=== ENTRIES SHOWN ===

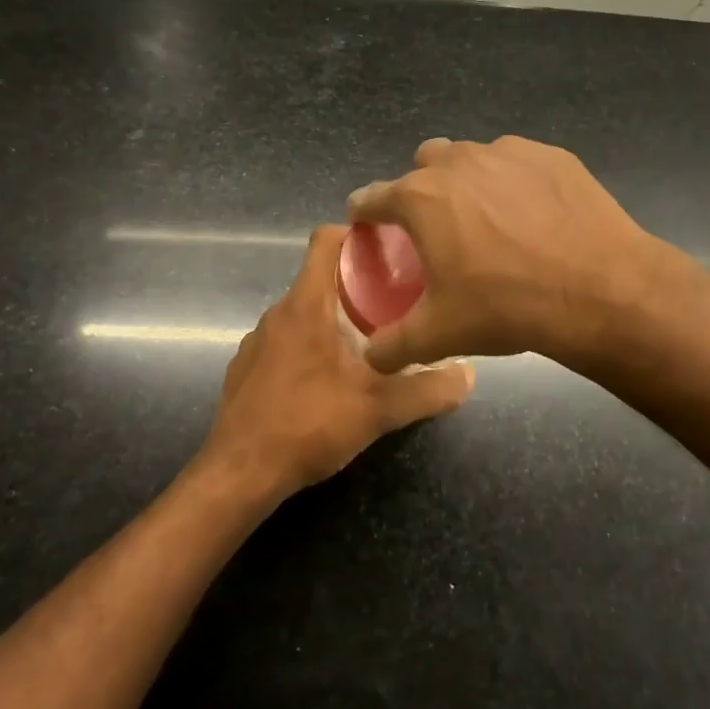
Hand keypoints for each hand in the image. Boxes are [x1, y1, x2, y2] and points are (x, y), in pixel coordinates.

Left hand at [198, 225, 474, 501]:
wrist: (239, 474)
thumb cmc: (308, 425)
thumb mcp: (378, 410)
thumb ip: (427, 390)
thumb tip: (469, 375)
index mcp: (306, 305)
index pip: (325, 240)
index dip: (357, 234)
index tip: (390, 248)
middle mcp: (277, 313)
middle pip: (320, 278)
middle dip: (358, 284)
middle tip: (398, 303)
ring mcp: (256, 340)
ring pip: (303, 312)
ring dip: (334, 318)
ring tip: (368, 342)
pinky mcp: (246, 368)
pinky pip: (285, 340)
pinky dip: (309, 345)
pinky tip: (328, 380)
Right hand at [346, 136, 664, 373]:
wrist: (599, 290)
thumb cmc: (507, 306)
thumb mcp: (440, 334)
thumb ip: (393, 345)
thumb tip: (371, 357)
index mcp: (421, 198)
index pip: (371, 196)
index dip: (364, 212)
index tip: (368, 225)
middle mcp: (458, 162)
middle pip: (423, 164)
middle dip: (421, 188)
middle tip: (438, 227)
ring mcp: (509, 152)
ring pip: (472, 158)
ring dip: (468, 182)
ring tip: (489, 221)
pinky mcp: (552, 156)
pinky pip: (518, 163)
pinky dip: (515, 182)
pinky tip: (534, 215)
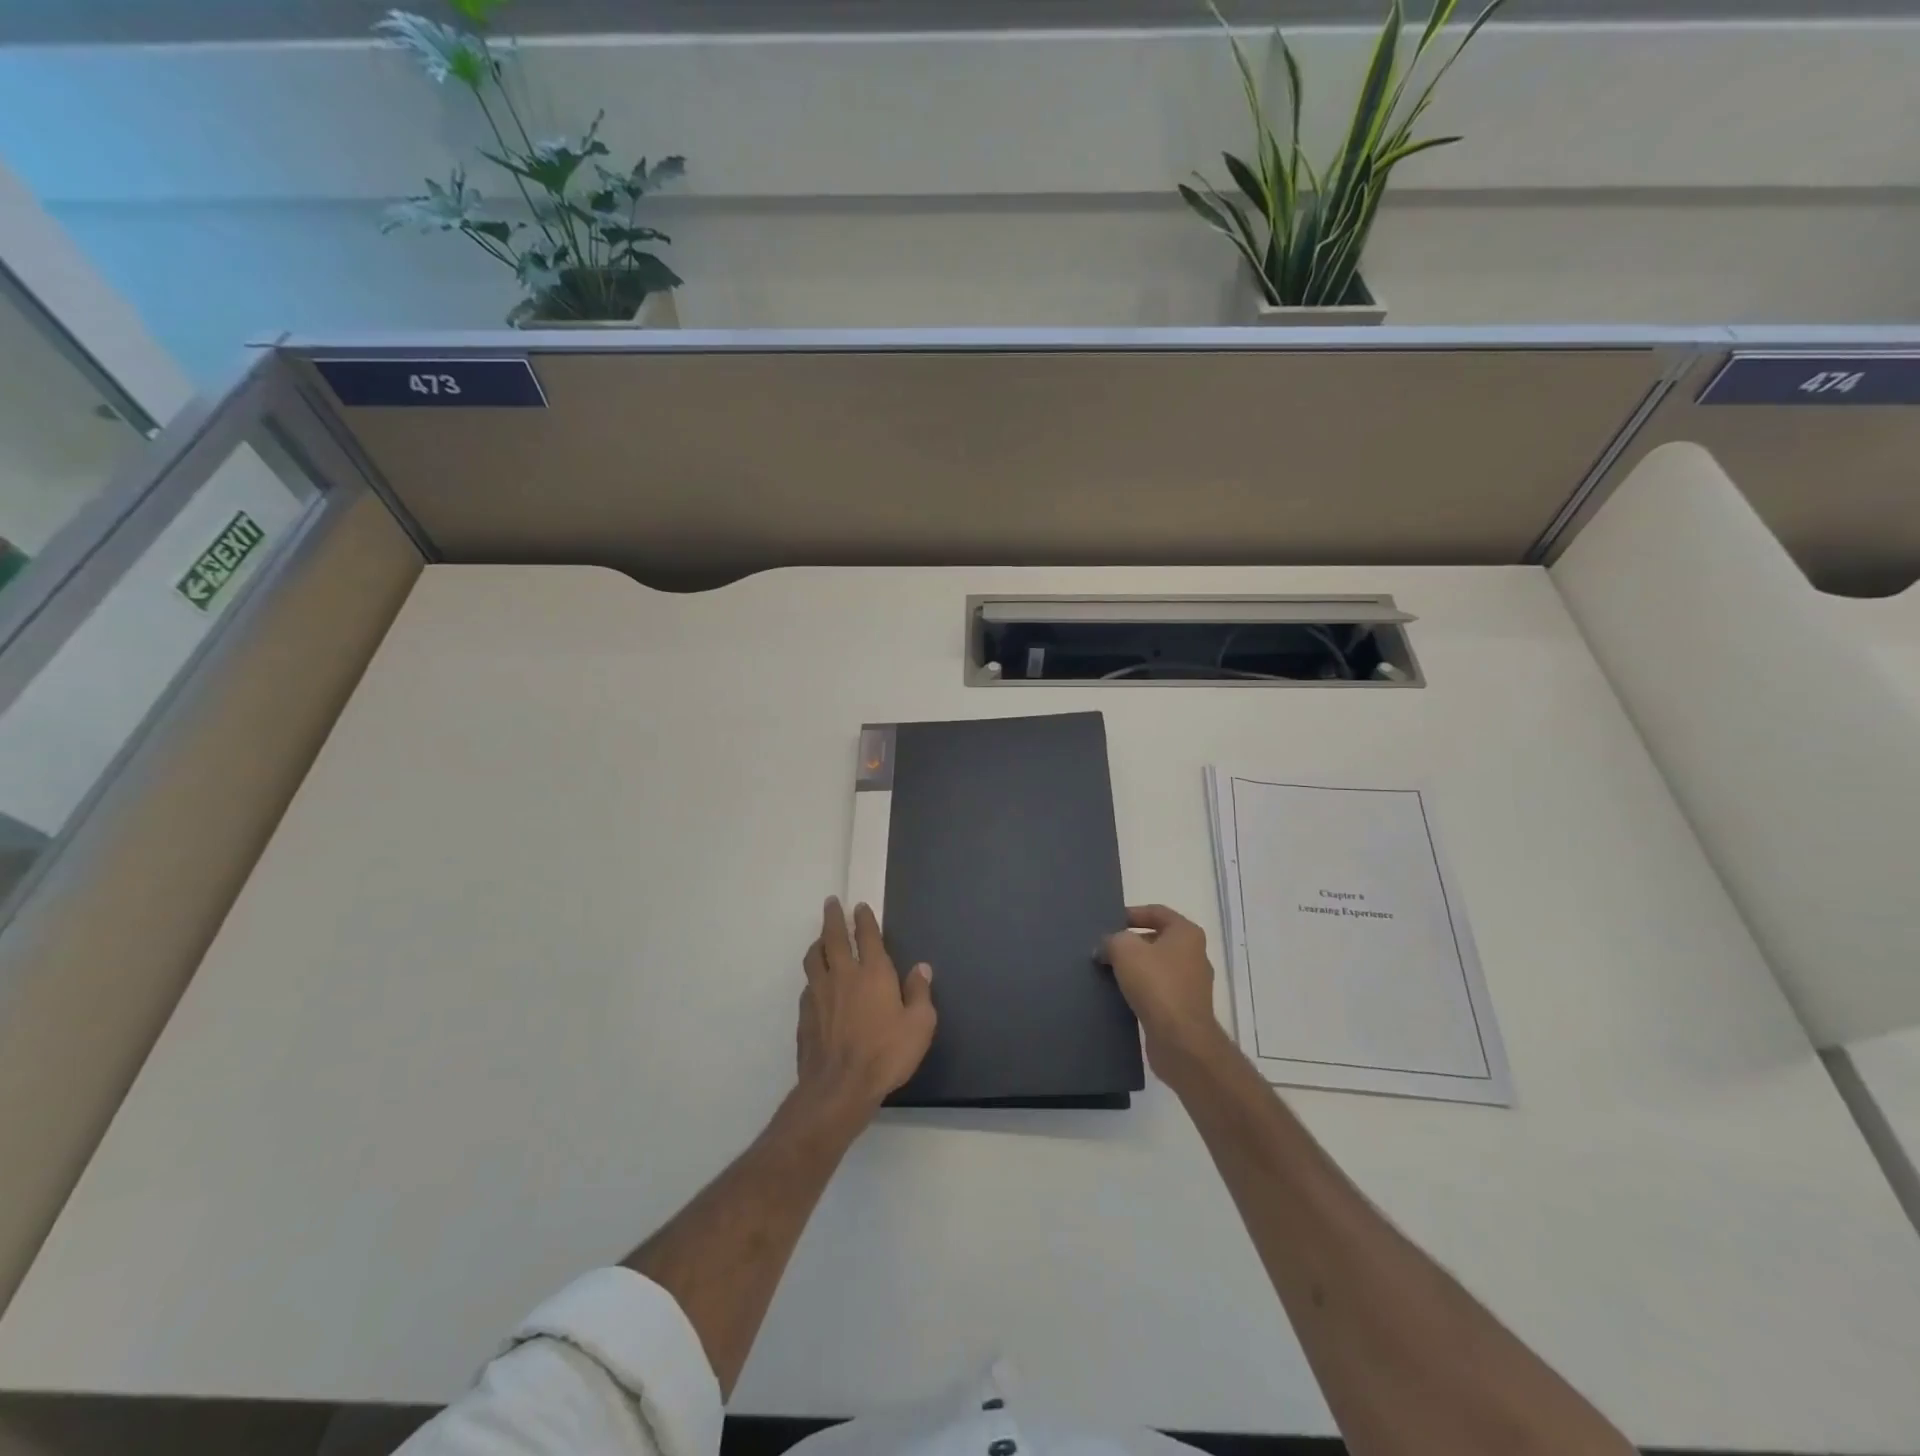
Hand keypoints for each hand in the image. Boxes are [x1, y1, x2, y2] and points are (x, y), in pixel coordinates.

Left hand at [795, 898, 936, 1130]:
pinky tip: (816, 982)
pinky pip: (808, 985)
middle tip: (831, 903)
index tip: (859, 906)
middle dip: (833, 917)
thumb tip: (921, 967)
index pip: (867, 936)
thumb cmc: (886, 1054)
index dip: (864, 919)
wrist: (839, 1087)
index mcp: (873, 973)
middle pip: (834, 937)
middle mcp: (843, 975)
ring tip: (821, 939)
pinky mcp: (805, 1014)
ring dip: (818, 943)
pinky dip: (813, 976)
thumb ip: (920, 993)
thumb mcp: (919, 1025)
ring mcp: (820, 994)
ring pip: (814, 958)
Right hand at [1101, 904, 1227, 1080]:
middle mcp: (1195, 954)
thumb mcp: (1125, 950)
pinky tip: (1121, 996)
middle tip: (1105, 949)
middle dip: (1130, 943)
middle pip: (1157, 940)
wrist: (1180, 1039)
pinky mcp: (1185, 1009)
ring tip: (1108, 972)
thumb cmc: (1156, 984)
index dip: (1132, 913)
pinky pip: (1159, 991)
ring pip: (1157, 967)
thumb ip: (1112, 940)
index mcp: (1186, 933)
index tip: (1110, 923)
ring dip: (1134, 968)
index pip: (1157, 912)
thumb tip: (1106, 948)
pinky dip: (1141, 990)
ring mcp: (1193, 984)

===

**WHAT YOU ARE ASKED TO DO**: Only the lines from the one containing "ring tip: (368, 342)" through the final line of the material should appear in the answer, copied exactly and without any picture.

**WRITTEN SOLUTION**:
ring tip: (368, 342)
pinky mcp: (246, 368)
pinky pip: (285, 340)
pinky dip: (309, 345)
pinky tip: (328, 380)
Right hand at [346, 136, 664, 373]:
wrist: (599, 290)
thumb cmc: (507, 306)
thumb mcp: (440, 334)
thumb ip: (393, 345)
thumb tip: (371, 357)
index mcp: (421, 198)
index pip: (371, 196)
index dip: (364, 212)
index tip: (368, 225)
middle mcp: (458, 162)
middle pip: (423, 164)
middle dip: (421, 188)
middle tip: (438, 227)
ring mcp: (509, 152)
ring pip: (472, 158)
ring dip: (468, 182)
ring tip: (489, 221)
pinky mcp: (552, 156)
pinky pip: (518, 163)
pinky dip: (515, 182)
pinky tip: (534, 215)
Hand keypoints for each hand in the image. Boxes are [x1, y1, x2, y2] and points are (x, y), in pixel coordinates.

Left hand at [795, 898, 936, 1130]:
pinky tip: (816, 982)
pinky pip: (808, 985)
middle tip: (831, 903)
index tip: (859, 906)
middle dip: (833, 917)
thumb tip: (921, 967)
index pip: (867, 936)
thumb cmc: (886, 1054)
index dip: (864, 919)
wrist: (839, 1087)
index mcp: (873, 973)
middle pip: (834, 937)
middle mcp: (843, 975)
ring tip: (821, 939)
pinky mcp: (805, 1014)
ring dip: (818, 943)
pinky dip: (813, 976)
thumb ip: (920, 993)
thumb mcp: (919, 1025)
ring mcp: (820, 994)
ring pip: (814, 958)
Right hand at [1101, 904, 1227, 1080]:
middle mcp: (1195, 954)
thumb mcp: (1125, 950)
pinky tip: (1121, 996)
middle tip: (1105, 949)
middle dip: (1130, 943)
middle pip: (1157, 940)
wrist: (1180, 1039)
pinky mcp: (1185, 1009)
ring tip: (1108, 972)
thumb cmc: (1156, 984)
index dip: (1132, 913)
pinky pip: (1159, 991)
ring pip: (1157, 967)
thumb ip: (1112, 940)
index mcp: (1186, 933)
index tip: (1110, 923)
ring dip: (1134, 968)
index pip: (1157, 912)
thumb tip: (1106, 948)
pinky dip: (1141, 990)
ring mcp: (1193, 984)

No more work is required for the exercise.